In August 1996, Marc Dutroux becomes known to all of Belgium, and will be loathed for his crimes, a cause of national trauma.

He is arrested with his wife Michelle Martin and accomplice Michel Lelièvre, as the police are searching for Laetitia Delhez, aged 14.

At the time of his arrest, Dutroux is on parole from prison, having served three years for the abduction and rape of five minors.

He has been under police surveillance for a year.

A search warrant leads them to his house in December 1995 in connection with a stolen car ring.

Julie Lejeune and Mélissa Russo are still alive in the basement but remain undiscovered.

The two eight-year-olds have been here since their abduction in June, in Grâce Hollogne.

In August 1995, 17- and 19-year-old An Marchal and Eefje Lambrecks disappear near Ostende.

There was also 12-year-old Sabine Dardenne, in May 1996, near Tournai.

And in August 1996, 14-year-old Laetitia Delhez in Bertrix.

The police do not make a connection between these disappearances.

Then Dutroux reveals where he is keeping Laetitia and Sabine.

These are the only victims to live – raped, abused, drugged, but still alive.

Belgium has not yet learned the fates of Julie, Melissa, An and Eefje.

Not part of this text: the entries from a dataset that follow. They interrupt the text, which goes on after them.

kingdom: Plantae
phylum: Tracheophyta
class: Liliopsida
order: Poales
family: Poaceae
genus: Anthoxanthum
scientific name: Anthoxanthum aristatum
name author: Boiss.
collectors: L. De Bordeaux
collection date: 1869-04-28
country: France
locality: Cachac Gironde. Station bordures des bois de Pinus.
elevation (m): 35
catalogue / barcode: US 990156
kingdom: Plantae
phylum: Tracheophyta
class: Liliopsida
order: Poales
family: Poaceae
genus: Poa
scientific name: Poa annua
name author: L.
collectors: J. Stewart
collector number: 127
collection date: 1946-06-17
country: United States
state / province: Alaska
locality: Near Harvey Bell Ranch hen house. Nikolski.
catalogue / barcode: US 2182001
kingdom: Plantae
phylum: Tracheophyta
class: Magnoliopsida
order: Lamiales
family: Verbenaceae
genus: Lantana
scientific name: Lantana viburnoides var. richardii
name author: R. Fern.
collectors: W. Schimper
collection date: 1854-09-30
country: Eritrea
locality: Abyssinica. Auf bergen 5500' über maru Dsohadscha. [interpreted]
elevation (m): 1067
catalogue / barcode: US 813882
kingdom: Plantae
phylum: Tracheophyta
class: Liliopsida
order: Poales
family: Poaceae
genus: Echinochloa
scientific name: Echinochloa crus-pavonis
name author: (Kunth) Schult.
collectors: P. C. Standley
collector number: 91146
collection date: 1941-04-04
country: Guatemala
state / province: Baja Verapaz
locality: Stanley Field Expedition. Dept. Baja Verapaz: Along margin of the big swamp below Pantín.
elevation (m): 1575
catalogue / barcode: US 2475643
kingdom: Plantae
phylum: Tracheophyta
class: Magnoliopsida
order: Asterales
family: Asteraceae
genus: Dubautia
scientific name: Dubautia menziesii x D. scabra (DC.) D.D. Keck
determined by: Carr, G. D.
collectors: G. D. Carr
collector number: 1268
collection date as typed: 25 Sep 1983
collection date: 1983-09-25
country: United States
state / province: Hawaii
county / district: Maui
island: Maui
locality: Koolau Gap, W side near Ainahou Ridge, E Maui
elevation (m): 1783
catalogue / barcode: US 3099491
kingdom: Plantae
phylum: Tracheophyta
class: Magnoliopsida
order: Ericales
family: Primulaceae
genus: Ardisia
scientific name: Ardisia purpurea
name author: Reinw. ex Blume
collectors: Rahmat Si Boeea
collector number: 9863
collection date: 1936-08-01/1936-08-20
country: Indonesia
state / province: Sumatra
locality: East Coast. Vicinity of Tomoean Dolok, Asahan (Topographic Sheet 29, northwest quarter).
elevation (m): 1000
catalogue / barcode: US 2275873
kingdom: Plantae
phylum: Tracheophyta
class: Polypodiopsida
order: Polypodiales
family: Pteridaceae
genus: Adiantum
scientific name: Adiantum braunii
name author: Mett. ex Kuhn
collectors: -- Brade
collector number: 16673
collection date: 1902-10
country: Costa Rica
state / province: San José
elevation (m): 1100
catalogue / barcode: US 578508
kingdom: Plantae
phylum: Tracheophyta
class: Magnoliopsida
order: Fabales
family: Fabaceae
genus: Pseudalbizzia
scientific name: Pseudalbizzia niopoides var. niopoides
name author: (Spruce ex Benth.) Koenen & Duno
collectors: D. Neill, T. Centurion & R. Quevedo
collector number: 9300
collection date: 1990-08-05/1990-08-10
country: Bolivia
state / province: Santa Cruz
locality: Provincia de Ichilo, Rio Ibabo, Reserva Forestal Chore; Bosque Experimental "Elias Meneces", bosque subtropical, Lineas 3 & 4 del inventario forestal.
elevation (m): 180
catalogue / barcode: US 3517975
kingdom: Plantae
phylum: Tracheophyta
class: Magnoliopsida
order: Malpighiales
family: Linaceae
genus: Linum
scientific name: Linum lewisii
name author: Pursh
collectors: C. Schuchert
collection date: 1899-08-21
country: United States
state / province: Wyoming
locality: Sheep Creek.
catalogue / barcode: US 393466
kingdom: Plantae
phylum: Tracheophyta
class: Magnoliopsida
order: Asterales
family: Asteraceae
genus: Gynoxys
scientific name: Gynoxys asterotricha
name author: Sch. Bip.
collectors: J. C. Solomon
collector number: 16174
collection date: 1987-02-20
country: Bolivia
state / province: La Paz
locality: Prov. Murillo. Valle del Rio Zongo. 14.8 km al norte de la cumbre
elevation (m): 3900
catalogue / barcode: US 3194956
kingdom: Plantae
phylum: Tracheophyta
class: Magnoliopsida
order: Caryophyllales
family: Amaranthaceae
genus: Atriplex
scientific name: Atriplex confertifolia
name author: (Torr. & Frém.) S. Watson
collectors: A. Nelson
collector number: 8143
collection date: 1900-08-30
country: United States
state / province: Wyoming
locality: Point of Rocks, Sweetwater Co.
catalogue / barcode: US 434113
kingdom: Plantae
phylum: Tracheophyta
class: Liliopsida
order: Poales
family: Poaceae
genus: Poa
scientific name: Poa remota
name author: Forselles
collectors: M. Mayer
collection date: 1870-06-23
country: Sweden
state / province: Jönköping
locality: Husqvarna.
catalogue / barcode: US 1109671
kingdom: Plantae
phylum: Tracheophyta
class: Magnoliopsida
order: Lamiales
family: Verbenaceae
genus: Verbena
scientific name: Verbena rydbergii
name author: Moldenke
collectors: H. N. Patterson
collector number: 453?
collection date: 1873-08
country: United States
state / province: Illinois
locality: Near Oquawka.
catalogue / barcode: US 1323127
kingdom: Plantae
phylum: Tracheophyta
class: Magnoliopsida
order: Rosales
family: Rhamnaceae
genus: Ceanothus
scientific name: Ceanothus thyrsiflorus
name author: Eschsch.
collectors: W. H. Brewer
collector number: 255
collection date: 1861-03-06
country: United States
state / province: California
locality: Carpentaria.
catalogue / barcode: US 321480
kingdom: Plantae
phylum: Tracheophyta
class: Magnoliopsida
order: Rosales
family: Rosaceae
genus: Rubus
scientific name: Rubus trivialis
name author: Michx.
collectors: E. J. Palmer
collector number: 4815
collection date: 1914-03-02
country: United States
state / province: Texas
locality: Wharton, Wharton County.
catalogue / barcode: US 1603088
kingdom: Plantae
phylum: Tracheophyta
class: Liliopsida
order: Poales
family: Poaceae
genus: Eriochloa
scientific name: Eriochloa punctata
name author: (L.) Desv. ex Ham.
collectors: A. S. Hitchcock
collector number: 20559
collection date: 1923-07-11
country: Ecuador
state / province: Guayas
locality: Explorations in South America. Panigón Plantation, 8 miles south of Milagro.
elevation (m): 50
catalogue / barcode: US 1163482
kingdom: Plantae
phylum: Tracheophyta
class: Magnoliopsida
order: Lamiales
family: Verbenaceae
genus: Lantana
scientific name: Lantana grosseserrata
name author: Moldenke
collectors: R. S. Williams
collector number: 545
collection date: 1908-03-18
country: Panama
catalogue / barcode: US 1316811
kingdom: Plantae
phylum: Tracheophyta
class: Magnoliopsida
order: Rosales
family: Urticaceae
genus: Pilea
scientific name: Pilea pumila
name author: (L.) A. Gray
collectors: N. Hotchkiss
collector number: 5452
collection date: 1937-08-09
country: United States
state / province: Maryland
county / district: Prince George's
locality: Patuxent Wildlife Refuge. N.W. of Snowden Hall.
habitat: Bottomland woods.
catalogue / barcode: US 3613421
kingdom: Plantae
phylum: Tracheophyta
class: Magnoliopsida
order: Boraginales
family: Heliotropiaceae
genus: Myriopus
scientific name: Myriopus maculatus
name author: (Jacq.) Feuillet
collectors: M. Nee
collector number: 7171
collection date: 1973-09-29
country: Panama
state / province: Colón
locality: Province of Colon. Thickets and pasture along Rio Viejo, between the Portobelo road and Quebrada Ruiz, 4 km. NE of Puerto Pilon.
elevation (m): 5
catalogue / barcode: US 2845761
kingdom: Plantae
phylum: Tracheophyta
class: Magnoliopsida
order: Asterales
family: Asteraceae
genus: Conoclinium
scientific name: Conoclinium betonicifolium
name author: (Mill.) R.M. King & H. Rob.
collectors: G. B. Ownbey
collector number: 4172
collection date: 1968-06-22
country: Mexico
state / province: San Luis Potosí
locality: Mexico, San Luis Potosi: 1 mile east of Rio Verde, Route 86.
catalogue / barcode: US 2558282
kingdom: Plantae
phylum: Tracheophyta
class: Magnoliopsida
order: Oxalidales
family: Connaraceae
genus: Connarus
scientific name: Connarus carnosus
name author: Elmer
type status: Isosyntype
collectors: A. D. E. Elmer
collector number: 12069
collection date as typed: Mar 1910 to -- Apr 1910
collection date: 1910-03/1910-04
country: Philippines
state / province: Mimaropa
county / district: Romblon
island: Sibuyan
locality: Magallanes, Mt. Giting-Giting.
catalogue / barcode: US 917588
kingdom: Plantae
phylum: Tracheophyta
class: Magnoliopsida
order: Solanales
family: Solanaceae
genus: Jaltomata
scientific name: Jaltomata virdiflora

This infamous hiding place built by Dutroux is a cell just over two metres long, less than a metre wide and 1.64 high.

After eight months in here, Julie and Melissa are starved.

Their bodies and those of An and Eejfe – who have been buried while still alive – are found in two different gardens.

Belgium’s White March in October 1996 is in support of the families and against the failures of the people in the police and the justice system.

Some 300,000 marchers demand these be reformed.

There are allegations of a cover-up, of involvement in pedophilia right up to high-level politicians.

Adding to the anger, Dutroux manages to escape from custody in 1998, while he is allowed to check documents during a court appearance.

He is on the loose for three hours.

Belgium’s interior and justice ministers are forced to resign.

When finally Dutroux’s case is heard, starting in March 2004, seven years after his arrest, the Belgian media call it ‘the trial of the century’.

By June, the verdict: life for Dutroux; 25 years in prison for Lelièvre, and 30 years for Dutroux’s wife.

Michelle Martin let Julie and Melissa starve while her husband served four months in jail for the auto trafficking in 1996.